A new mathematical model uses the size of a cancer patient’s initial, primary tumour to predict whether undetectable secondary tumours are already present.
Stefano Avanzini and Tibor Antal of the University of Edinburgh, U.K., present the model in PLOS Computational Biology.
As cancer grows, cells can spread from the initial tumour site to other parts of the body and establish secondary tumours called metastases.
The presence of metastases is associated with a poorer prognosis and calls for additional treatment.
However, very small, early stage metastases cannot be detected by current screening technologies.
For many patients, the primary tumour is surgically removed and no metastases are detected.
Avanzini and Antal hypothesised that knowing the size of the primary tumour could help predict the chances that undetectable metastases are already present at surgery.
To explore this possibility, they developed a mathematical model of a growing tumour that has an increasing chance to initiate metastases by releasing single “seed” cells, and each of these seed cells has a chance to develop into a secondary tumour.
The researchers used their model to estimate the fraction of patients with visible metastasis at surgery, as well as mean relapse times for several different cancer types.
They found that, for typical parameter values, these estimates accurately reflected data from clinical studies.
“We found a wide range of primary tumour sizes for which there were only invisible metastasis predicted.

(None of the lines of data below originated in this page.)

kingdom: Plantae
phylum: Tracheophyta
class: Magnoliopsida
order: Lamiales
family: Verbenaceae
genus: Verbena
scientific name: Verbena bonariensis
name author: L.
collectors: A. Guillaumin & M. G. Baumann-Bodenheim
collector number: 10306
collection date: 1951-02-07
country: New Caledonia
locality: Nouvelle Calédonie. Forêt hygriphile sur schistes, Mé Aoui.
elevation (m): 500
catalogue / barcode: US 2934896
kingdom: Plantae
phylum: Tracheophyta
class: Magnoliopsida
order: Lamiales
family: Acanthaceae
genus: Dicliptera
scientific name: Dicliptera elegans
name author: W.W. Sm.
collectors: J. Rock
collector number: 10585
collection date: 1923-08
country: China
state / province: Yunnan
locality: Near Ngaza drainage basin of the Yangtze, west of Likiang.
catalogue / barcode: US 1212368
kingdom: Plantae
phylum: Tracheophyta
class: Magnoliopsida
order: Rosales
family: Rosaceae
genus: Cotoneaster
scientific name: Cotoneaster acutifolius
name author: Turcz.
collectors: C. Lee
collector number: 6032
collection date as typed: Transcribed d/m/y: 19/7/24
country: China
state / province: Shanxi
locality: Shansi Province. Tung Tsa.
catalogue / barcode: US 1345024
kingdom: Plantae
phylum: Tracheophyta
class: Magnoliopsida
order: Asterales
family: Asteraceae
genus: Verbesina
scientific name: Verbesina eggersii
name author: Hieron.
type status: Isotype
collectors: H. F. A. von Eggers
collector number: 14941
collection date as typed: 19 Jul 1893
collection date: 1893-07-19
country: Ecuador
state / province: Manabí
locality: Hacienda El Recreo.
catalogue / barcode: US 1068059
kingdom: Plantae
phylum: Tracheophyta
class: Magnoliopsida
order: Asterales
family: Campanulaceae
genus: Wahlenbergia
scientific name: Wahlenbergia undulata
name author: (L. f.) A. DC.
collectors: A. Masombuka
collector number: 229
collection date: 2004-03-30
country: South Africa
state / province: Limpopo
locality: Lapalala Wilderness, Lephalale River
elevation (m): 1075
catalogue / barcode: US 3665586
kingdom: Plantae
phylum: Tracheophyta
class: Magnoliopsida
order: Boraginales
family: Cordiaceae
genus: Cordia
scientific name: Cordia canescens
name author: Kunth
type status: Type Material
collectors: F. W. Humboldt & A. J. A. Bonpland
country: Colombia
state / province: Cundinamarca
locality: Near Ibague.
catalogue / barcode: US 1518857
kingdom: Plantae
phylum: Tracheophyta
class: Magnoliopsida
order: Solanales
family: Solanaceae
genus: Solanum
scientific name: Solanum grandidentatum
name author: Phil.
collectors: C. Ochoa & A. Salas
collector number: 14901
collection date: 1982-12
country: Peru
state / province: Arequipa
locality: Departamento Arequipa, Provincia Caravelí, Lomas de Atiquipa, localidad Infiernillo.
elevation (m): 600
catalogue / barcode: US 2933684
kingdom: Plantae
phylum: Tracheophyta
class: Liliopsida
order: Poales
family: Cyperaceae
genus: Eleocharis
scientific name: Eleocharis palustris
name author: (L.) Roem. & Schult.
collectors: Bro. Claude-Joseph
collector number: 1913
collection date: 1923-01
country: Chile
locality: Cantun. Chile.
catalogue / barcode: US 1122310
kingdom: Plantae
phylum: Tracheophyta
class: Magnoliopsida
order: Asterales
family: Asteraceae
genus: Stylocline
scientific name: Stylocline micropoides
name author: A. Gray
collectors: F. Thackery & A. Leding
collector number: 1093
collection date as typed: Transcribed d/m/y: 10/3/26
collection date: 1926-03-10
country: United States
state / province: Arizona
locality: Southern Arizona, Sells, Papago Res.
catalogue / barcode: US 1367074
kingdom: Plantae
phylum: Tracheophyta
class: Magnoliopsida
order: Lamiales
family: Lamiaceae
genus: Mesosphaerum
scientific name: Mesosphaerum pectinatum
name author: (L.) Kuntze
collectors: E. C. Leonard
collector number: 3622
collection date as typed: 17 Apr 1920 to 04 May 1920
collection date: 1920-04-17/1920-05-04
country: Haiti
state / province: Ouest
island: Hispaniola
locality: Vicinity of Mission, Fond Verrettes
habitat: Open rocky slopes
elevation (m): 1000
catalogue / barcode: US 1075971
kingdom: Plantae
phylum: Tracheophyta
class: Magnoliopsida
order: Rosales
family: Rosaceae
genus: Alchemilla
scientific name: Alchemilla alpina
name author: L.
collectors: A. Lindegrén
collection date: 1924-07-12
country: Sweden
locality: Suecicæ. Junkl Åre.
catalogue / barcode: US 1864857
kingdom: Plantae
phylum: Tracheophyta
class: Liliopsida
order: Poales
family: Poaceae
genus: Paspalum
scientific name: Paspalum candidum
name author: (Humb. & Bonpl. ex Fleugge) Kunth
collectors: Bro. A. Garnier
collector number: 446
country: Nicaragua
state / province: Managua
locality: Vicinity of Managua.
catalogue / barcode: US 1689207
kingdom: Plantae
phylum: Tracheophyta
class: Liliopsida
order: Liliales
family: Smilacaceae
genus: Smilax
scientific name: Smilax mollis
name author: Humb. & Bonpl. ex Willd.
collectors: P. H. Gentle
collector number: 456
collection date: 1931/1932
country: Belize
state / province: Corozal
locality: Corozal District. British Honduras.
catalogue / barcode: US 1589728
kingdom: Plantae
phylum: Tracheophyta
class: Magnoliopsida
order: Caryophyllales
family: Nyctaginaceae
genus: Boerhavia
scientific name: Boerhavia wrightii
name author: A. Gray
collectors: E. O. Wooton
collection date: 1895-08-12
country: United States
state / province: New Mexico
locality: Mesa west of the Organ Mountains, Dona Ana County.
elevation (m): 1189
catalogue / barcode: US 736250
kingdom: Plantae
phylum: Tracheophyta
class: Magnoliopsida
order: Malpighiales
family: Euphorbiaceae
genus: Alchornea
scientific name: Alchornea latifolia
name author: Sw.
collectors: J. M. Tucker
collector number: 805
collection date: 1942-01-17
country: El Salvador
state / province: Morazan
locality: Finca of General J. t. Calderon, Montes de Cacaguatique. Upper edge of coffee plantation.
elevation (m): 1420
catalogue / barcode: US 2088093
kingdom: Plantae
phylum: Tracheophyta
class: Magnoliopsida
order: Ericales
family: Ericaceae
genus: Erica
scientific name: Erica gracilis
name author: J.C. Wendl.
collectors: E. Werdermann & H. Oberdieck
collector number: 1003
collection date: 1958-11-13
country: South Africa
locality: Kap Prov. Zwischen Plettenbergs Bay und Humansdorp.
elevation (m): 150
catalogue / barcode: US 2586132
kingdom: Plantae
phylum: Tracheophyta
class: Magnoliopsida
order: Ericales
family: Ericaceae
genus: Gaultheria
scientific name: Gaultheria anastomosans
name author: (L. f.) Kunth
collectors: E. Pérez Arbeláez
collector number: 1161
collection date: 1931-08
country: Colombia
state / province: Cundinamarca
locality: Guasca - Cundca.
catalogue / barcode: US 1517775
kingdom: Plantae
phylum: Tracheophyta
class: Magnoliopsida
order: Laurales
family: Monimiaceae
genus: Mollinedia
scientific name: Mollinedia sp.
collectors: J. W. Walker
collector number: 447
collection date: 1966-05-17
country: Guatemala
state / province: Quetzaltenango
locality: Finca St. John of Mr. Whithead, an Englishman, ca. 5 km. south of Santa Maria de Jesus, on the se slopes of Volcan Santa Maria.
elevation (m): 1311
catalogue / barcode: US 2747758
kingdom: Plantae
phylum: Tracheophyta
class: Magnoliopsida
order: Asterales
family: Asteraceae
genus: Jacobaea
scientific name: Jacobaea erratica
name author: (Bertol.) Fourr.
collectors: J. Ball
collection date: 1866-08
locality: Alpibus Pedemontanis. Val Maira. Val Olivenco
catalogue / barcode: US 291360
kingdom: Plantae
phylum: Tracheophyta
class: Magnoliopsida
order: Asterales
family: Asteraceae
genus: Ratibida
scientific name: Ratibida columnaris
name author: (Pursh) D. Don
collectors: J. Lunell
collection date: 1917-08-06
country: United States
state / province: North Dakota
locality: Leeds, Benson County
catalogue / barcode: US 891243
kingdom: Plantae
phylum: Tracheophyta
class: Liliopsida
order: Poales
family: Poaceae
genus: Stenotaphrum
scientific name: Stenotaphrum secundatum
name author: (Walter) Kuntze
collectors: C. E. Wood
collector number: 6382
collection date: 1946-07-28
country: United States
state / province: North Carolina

Incidentally, the resected tumour sizes for real patients often fall into this problematic range,” Antal says.
“Hence, our model predicts that fairly often no metastases are found at surgery, although invisible ones are already there and will relapse in a few years time.”
The new model opens up the possibility of quantifying the potential dangers of delays in surgery, which are most critical for smaller tumours that are about to start metastasising.
Future work could extend the model by incorporating more complex aspects of tumour growth.